== Listed records ==

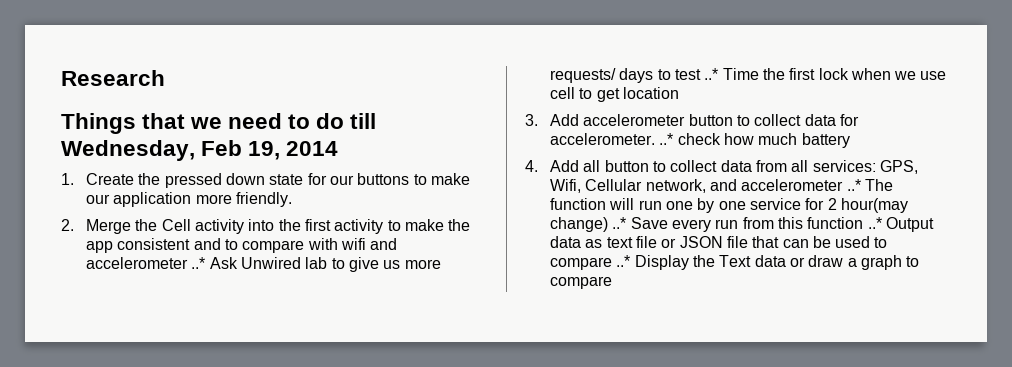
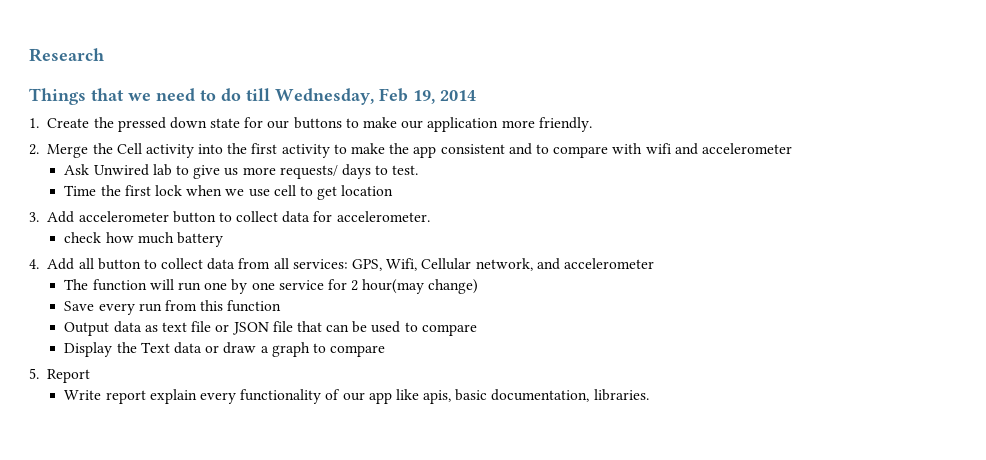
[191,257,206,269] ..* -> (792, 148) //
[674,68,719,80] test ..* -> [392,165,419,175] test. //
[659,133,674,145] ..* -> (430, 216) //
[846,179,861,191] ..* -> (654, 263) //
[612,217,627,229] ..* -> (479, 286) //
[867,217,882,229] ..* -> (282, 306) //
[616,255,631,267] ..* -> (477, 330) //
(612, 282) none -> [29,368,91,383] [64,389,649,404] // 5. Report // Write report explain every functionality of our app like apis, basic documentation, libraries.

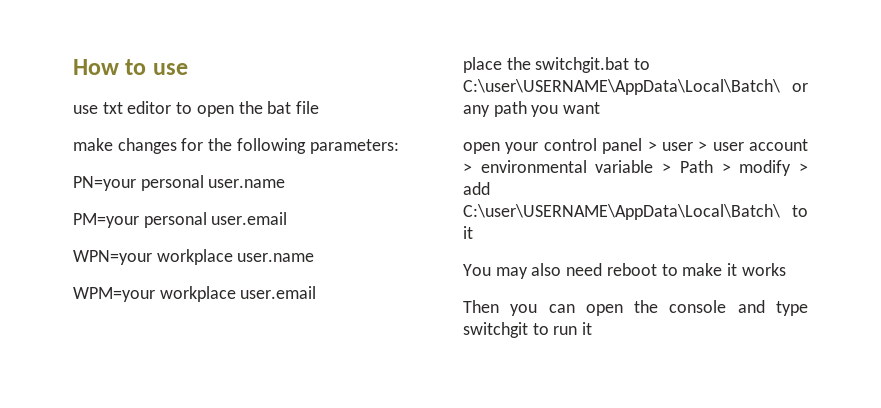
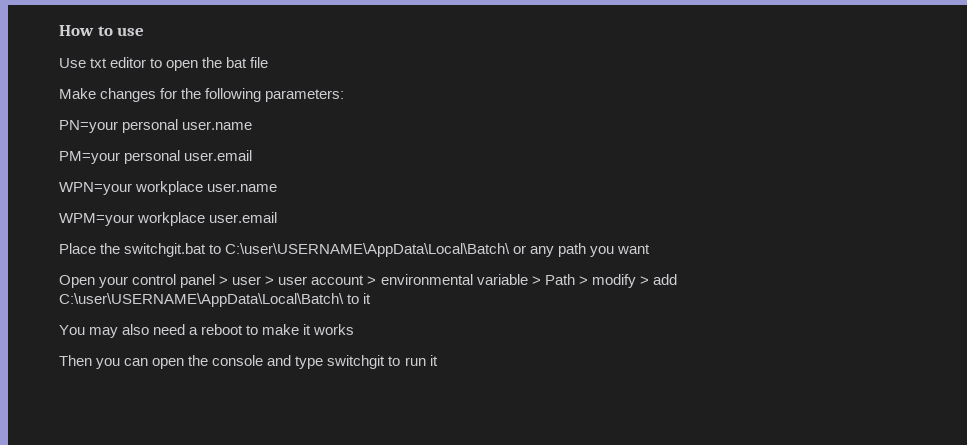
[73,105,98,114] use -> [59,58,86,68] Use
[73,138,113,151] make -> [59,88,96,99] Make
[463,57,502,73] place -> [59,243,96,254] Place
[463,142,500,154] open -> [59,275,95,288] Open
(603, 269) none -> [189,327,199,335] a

===

* _Exercise directions_
Before returning the records above, remove the pictures, and keep every other word exactly as it is.

* _Result of this exercise_
[191,257,206,269] ..* -> (792, 148) //
[674,68,719,80] test ..* -> [392,165,419,175] test. //
[659,133,674,145] ..* -> (430, 216) //
[846,179,861,191] ..* -> (654, 263) //
[612,217,627,229] ..* -> (479, 286) //
[867,217,882,229] ..* -> (282, 306) //
[616,255,631,267] ..* -> (477, 330) //
(612, 282) none -> [29,368,91,383] [64,389,649,404] // 5. Report // Write report explain every functionality of our app like apis, basic documentation, libraries.

[73,105,98,114] use -> [59,58,86,68] Use
[73,138,113,151] make -> [59,88,96,99] Make
[463,57,502,73] place -> [59,243,96,254] Place
[463,142,500,154] open -> [59,275,95,288] Open
(603, 269) none -> [189,327,199,335] a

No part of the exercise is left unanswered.